Hey just wondering how to post pictures do i have to upload them to photobucket first and if so how do i do that


----------



## laurarfl (Feb 22, 2013)

Go to photobucket and start an account if you don't already have one.

Photobucket has a button on the tab up top that says UPLOAD

You can drag and drop or search for a file.

Once the photo is uploaded, click on it, it will go to another page, look to the right and get the code for IMG, paste it in your post here.
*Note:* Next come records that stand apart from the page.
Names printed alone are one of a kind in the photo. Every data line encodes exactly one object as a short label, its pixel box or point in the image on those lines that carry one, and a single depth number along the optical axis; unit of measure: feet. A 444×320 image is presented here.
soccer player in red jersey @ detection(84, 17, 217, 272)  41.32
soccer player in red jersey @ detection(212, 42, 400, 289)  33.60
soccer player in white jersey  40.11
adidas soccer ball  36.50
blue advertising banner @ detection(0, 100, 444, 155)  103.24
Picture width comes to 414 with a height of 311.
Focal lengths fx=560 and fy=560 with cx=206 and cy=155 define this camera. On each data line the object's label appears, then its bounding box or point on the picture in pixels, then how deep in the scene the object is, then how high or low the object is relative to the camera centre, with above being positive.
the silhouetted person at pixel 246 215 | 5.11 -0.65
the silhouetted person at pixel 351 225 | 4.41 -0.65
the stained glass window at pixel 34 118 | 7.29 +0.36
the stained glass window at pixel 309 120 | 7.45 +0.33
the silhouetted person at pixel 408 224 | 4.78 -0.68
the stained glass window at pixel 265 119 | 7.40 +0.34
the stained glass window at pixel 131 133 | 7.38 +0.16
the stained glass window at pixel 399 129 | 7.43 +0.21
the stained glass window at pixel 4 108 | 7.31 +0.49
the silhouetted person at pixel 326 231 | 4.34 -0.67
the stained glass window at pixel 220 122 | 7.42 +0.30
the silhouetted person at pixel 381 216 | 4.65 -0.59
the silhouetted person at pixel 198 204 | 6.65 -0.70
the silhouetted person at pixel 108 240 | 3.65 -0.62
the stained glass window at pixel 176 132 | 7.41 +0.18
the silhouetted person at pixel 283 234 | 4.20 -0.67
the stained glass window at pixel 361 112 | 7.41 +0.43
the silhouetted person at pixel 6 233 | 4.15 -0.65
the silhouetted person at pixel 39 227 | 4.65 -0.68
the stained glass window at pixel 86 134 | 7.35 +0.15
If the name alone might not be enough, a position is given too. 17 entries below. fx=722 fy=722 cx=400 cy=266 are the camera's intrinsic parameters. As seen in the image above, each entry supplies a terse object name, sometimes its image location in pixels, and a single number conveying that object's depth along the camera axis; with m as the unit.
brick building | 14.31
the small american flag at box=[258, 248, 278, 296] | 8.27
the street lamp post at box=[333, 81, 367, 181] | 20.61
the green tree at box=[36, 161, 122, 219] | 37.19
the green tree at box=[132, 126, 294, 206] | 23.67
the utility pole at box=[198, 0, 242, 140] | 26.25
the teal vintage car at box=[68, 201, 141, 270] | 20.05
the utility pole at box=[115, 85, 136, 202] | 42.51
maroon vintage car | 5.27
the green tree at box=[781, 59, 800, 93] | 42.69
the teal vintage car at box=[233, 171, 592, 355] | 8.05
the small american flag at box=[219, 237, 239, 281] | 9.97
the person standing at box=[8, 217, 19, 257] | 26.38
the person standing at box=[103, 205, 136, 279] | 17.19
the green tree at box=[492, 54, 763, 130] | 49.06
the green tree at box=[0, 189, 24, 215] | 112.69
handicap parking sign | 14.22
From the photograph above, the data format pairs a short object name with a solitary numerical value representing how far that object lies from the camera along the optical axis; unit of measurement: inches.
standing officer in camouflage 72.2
My baby alligator sleeping on a rock underwater


----------



## bfb345 (Feb 22, 2013)

ok thanks laural


----------



## BatGirl1 (Feb 22, 2013)

*Re: RE: posting pics*



laurarfl said:


> Go to photobucket and start an account if you don't already have one.
> 
> Photobucket has a button on the tab up top that says UPLOAD
> 
> ...



Grrrrrrr..... *jealous swirls of smoke fuming from my ears* . I'm ok now... back to what you were all doing. Nothing to see here 

Sent from my ZTE-Z990G using Tapatalk 2


----------



## Zamnan (Mar 4, 2013)

Not clear to me still that how to post picture?
Once i asked my friend he said that you have to paste here a php code which and than paste image url into that code than you should be able to insert image.


----------



## BatGirl1 (Mar 4, 2013)

When you click on the comments then click 'reply ' once in there's a pic of a little camera. Click on that then you select a pic from your gallery. Then when it's going to upload you choose full size or small. Then it uploads and then you click on 'inline ' then submit. At least that is how mine works.


----------